**** Records shown
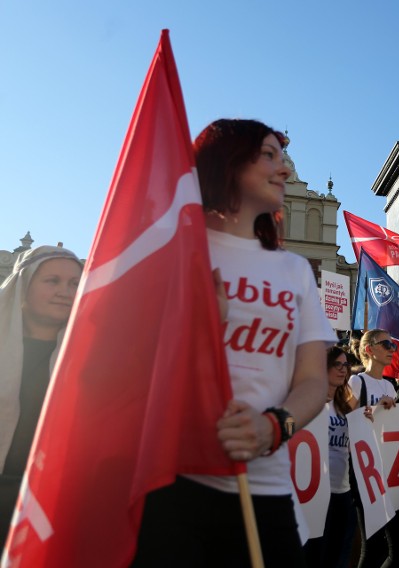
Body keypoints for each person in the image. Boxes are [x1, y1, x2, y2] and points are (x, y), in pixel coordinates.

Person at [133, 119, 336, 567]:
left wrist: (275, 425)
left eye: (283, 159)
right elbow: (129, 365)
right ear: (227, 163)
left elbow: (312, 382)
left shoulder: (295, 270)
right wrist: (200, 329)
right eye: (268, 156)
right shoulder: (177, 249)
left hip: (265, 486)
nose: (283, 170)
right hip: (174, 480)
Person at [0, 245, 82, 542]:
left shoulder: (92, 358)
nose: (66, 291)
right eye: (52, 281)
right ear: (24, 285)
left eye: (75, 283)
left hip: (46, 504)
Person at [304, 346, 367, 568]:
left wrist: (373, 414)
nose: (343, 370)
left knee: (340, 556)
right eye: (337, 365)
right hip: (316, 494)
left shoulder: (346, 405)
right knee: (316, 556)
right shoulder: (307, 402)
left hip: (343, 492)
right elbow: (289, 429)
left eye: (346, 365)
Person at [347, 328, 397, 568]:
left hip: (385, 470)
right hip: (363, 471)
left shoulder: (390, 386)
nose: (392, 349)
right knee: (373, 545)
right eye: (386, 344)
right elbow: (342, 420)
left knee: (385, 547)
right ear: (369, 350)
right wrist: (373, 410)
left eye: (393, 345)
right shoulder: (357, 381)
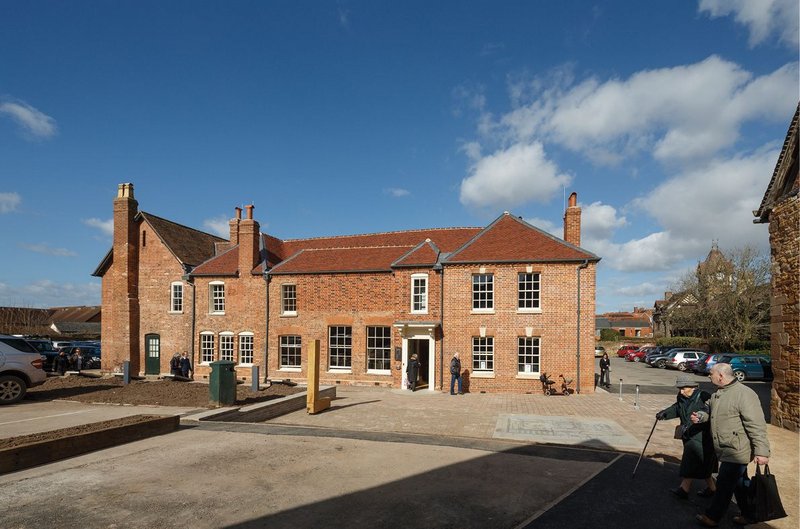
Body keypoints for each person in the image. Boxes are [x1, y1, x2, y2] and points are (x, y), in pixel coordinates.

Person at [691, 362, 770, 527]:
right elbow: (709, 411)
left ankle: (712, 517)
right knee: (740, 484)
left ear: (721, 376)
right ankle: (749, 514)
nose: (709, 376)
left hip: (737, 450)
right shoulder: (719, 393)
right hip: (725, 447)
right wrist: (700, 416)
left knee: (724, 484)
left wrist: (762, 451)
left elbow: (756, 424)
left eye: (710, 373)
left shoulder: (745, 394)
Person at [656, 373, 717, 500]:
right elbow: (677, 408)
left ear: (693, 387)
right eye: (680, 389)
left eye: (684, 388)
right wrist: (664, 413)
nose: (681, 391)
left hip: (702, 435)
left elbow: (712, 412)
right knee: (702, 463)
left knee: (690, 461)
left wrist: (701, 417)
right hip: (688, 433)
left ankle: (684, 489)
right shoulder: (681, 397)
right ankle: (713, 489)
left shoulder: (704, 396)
********
Try it: Write out, word for word, the lines from the first line of the entries through the one containing "right ear: (227, 163)", both included. Leave out the pictures.

Solved problem:
Body keypoints for each person in the image. Boxes are [x1, y1, x2, y2] and points are (x, y), in pixel coordinates.

Person at [133, 119, 336, 567]:
left wrist: (275, 425)
left eye: (283, 159)
right elbow: (129, 365)
right ear: (227, 163)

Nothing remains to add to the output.